The Amazon Synod is revealing the chaos in the Roman Catholic church and how closely it resembles the Episcopal Church and the Anglican Communion.

4 COMMENTS

  1. Kevin needs to be careful with judging actions over words. This can lead to the implication that people should become good first before thinking about going to church.

  2. The beauty of liturgical prayer is it is so much more comprehensible and richer than I can come up with on my own. Others will say praying extemporaneously is most genuine although when it gets to blessing Shep the dog I drift off. How many of us would remember to pray for the whole state of Christ’s Church on our own without it being set before us in the Prayerbook? Look how many people and how many times this prayer has been uttered. Power of prayer? How is God answering this prayer and what is his will in this matter which causes us so many fits and which we obviously can’t remedy on our own? Maybe he is draining the swamp. Scary.

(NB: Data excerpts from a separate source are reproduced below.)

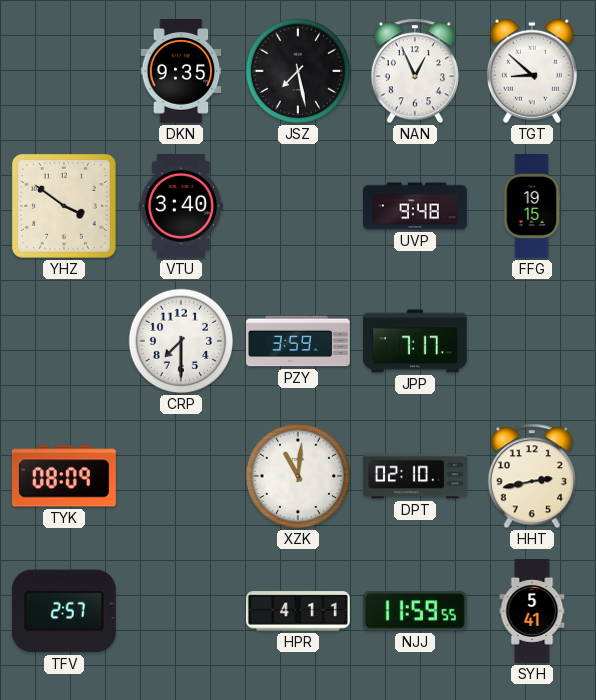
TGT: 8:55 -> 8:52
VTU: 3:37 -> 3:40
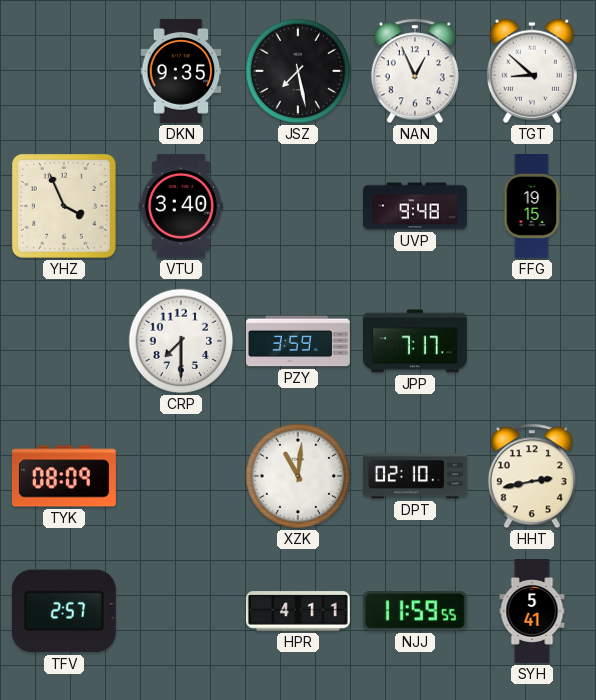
YHZ: 3:51 -> 3:56
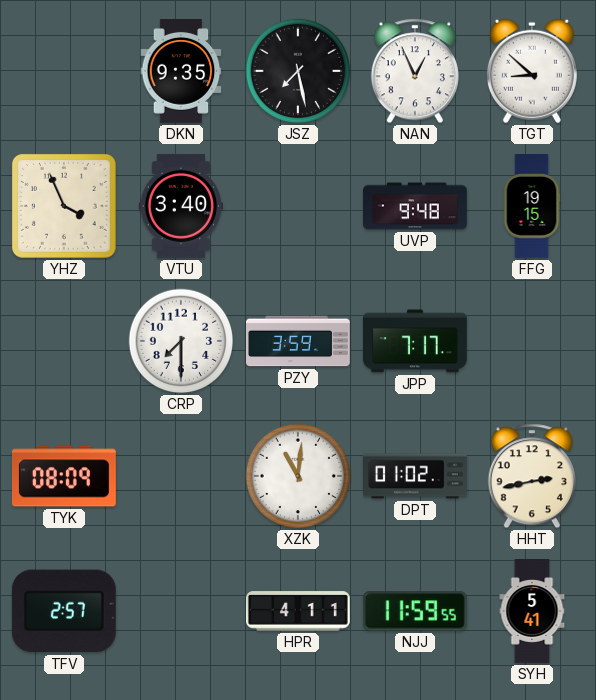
DPT: 02:10 -> 01:02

  3. Liturgical prayer is biblical in my view. The disciples said: “Lord, teach us to pray” and Jesus said: “When you pray say….”. When I pray using the words of prayers in the Bible or the church’s prayer book, I often find myself praying things that I would not have thought of, and perhaps do not even fully understand. Liturgical prayer is an important educational tool. When I pray the creeds, I do not know exactly what some parts of them mean. Nevertheless they express what I am committed in faith to believe. By praying them I offer myself as a spiritual apprentice, as it were, to God through the church. One can pray “Lord here is my prayer, please help me understand it more fully”. Conversely, biblical prayer tends to become liturgical.
    The danger of liturgical prayer becoming an empty form of words in the mouths of unbelieving churchgoers is obvious. But the remedy is not to eradicate liturgical prayer, which in some form is essential for spiritual growth and maturity. And I have no doubt God loves to hear believers pray these beautiful prayers. He knows, of course, that we do not yet fully understand them – even if we think we do.